When My Sister-In-Law Died of Cancer, Gord Downie Gave Me Courage
I never even liked The Tragically Hip. I’m a New Yorker, so I didn’t grow up listening to them at the cottage, my dad has no idea who they are, and, for most of my life, Gord Downie didn’t mean anything to me except as some kind of symbol of my adopted homeland, like Tim Hortons, Wayne Gretzky, or Niagara Falls. But my wife, Julie, she loves the Hip. She always has. Living with her in Toronto and covering music up here for a decade, I slowly started to understand. This band is personal, and haunting, and real. When they announced their cross-country tour this summer, just after announcing that Gord Downie has glioblastoma, the worst form of terminal brain cancer, I broke along with everyone else. It hits hard, to lose someone.

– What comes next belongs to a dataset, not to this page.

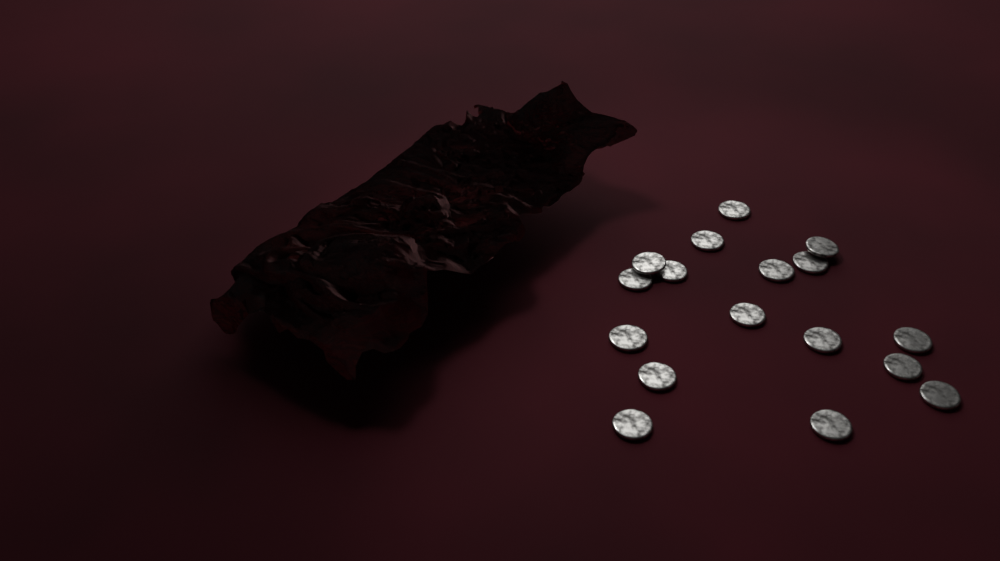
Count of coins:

On February 5, 2013, Julie’s sister Maria died from multiple sclerosis at 38, and to get my wife out of the house, on Valentine’s Day, we saw the Tragically Hip. It worked, kind of — the show took her mind off it, maybe, and gave us a release valve: an excuse to smoke and kiss and cry and sing. So when this tour starts, I’m appreciative. I buy tickets. Downie has had rounds of chemo and radiation — he’s on what should be his deathbed — but he will not wallow. Instead, he plays his shows in a metallic leather suit and a Jaws T-shirt, regal, impish, and tight. It’s not a Greatest Hits set, exactly, and there’s no monologue that explains the situation: someone you love is dying onstage.
After losing Maria, Julie has one sister named Jayne and she’s a 43-year-old high school vice principal. In March, Jayne was diagnosed with glioblastoma, the same fucking thing as Gord. Julie won’t come with me to the show because she can’t listen to the music. Jayne and I talked about seeing a concert, but she can no longer take her three-year-old out for ice cream.
So on a beautiful night in late summer, I’m alone at Toronto’s Air Canada Centre, and I’m drinking, mostly Jameson and tall boys. It’s what I imagine the Grey Cup feels like in the stands. People wear homemade T-shirts and chant. “Courage (For Hugh MacLennan)” from Fully Completely (1992) starts the set and Downie, 52, wears a purple top hat with a feather. I see more than one couple hold hands. During “What Blue” from Man Machine Poem, the band’s just-released fourteenth record, Downie has his hands over his head and his eyes closed. “I can tell he looks sick,” says a nurse I meet in the stands. “His face is dry and he looks tired.” The nurse is 56, been a nurse for 30 years. “He still sounds great,” she says.